I look down at Rose, sleeping soundly in the crook of my arm. My mind flashes to the last moments of the dream. I squeeze my eyes shut to banish the vision as well as to keep from letting any more tears form, shaking away the horrible memory. I open my eyes again and lift her up to give her a kiss on the cheek. I'm not going to let a nightmare take her away from me. I give her one more kiss on the other cheek. Peeta comes and takes her from me, to go lay her down in her little bed.

When he sits down on the bed beside me again I quietly whisper to him, "Thank you."

"Your wel-," I cut him off, pulling him toward me for a kiss.

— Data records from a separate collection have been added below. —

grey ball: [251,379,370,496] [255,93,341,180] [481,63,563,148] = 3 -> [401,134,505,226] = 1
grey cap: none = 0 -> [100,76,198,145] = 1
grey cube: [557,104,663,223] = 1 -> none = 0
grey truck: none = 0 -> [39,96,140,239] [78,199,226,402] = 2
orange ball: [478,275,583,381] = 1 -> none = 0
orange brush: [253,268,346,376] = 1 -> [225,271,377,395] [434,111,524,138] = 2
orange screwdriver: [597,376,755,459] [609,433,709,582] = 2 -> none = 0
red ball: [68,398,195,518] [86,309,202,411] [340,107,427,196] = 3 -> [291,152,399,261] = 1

I can feel his smirk against my lips before he kisses me back. My fingers intertwine with his wavy blonde hair, not that I can see it because my eyes are closed. He kisses me more deeply, a hand rising to caress my cheek. I laugh at myself in my mind. Was there ever really once a time when I didn't want to kiss this man? I grin against his kiss and lean into his embrace. I haven't gotten the chance to kiss him like this in weeks. He's barely touched me ever since the accident for fear of hurting me with the slightest touch. I've missed it. His kiss is like a drug. It sends my mind reeling and makes my heart beat a million miles an hour. He breaks the kiss and tilts his head so our foreheads rest against each other. He chuckles, trying to catch his breath.

Once I catch my own breath I laugh a little too. "And that's enough for tonight," I say smirking. We peek over at the twins glad to see them sleeping soundly in their little blankets.

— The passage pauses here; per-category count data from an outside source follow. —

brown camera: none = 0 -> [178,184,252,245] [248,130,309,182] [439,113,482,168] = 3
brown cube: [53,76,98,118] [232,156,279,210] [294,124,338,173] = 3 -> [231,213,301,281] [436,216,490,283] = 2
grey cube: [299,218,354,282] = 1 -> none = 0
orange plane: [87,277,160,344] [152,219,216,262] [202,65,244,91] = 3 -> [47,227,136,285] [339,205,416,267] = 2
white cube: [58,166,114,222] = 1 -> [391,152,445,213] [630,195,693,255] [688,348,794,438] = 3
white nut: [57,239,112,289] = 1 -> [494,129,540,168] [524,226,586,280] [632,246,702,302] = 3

Peeta lays back on the pillows, his arm outstretched on my side of the bed. Smiling, I lay down beside him, and he wraps his arm around me. I rest my hand on his chest and he laces our fingers together there. For a few moments, I listen to his heart and his breathing, both slowing down to a resting pace. The sounds and the warmth of him beside me are enough to lull me to sleep again. Before I doze off I hear him say he loves me. Drowsily I tell him I love him too. And I fall back to sleep.

My dreams are pleasant now. The shadows of the nightmare from before are now banished by visions of dandelions, sunshine, and the love of the three people closest to me.